(Data entries)
* * * * *

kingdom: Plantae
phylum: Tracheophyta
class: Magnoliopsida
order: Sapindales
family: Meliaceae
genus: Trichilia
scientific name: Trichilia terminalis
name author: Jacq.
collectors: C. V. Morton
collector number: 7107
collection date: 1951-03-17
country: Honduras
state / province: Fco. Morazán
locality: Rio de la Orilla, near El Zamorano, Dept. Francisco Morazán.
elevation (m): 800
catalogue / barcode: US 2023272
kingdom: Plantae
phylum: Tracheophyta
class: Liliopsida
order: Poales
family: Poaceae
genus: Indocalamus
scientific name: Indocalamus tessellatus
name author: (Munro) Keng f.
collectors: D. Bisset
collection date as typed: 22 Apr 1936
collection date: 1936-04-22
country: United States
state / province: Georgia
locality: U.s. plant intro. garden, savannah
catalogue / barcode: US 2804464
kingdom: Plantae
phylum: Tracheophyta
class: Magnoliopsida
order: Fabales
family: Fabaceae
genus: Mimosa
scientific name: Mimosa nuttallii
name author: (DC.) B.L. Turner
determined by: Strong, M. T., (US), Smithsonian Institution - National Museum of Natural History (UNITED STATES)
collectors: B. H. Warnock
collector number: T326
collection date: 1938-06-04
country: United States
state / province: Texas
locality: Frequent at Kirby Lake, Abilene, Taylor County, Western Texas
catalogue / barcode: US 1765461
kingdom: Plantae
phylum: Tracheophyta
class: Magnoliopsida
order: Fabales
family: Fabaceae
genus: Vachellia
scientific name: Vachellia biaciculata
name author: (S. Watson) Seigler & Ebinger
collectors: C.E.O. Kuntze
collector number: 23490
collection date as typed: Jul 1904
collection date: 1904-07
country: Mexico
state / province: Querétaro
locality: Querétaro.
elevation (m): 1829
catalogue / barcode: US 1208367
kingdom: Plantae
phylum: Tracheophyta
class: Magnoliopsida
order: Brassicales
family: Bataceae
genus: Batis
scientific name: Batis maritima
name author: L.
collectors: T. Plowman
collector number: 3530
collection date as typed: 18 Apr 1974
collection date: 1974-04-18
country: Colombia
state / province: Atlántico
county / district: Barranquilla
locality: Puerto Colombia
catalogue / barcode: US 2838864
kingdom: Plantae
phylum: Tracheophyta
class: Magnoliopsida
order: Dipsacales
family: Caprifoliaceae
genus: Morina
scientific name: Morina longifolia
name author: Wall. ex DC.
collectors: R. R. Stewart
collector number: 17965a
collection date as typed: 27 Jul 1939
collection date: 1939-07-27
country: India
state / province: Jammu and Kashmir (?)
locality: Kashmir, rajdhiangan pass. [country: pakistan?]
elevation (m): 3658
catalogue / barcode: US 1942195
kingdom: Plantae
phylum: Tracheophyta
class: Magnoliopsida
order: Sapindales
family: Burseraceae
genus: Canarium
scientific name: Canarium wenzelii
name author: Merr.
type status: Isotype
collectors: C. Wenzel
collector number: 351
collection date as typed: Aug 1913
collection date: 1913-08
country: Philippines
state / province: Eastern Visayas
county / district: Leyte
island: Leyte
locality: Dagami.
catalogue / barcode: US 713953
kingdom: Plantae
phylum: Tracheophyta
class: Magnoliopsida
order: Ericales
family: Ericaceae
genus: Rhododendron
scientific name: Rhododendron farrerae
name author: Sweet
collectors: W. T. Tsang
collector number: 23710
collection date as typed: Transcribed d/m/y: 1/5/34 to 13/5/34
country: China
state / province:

* * * * *

[Work instructions] Repeat the data entries from the line with "collection date: 1974-04-18" up to and including the line with "collector number: 17965a", with no other lines.

[Answer to this problem]
collection date: 1974-04-18
country: Colombia
state / province: Atlántico
county / district: Barranquilla
locality: Puerto Colombia
catalogue / barcode: US 2838864
kingdom: Plantae
phylum: Tracheophyta
class: Magnoliopsida
order: Dipsacales
family: Caprifoliaceae
genus: Morina
scientific name: Morina longifolia
name author: Wall. ex DC.
collectors: R. R. Stewart
collector number: 17965a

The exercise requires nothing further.